**Soal a**
Menurut teks kajian tentang ajaran Ki Hajar Dewantara, apa saja ajarannya yang tak pernah lekang oleh jaman?

**Teks Kajian**
-*-
Ajaran Ki Hajar Dewantara yang tak pernah lekang oleh jaman adalah olah pikir, olah rasa dan olah laku. Melalui olah pikir peserta didik diajak untuk mengasah daya nalarnya sehingga mampu berpikir kritis, mampu mengetahui kondisi dirinya dan lingkungannya. Melalui olah rasa, peserta didik dilatih untuk mengolah perasaannya sehingga menjadi lebih halus. Perasaan yang halus akan melahirkan perilaku atau tindak tanduk (olahlaku) dengan berlandaskan pada budi pekerti yang luhur. Ketika belajar tentang ajaran Ki Hajar Dewantara, pikiranku langsung terbuka, seakan-akan bahwa apa yang sudah dilakukan selama ini dalam dunia penididikan terasa telah menyimpang jauh. Meskipun hanya menyimpang sedikit derajatnya, namun jika diteruskan semakin jauh, maka sangat terlihat lebar jarak antara realita dengan harapan di dunia pendidikan. Inilah yang benar-benar kurasakan, di tahun 2019 beberapa tahun yang lalu, ketika saya mengenal Gerakan Sekolah Menyenangkan sebelum kurikulum merdeka ini lahir.
-*-
**Data Latihan**
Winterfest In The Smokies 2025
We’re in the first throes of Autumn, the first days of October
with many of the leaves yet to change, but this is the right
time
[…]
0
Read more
-*-
**Soal b**
Tulis ulang semua baris data di atas dengan mengganti "Autumn" menjadi "Fall", tanpa mengubah bagian lainnya.

**Hasil Latihan a**
Olah pikir, olah rasa, dan olah laku.

**Hasil Latihan b**
Winterfest In The Smokies 2025
We’re in the first throes of Fall, the first days of October
with many of the leaves yet to change, but this is the right
time
[…]
0
Read more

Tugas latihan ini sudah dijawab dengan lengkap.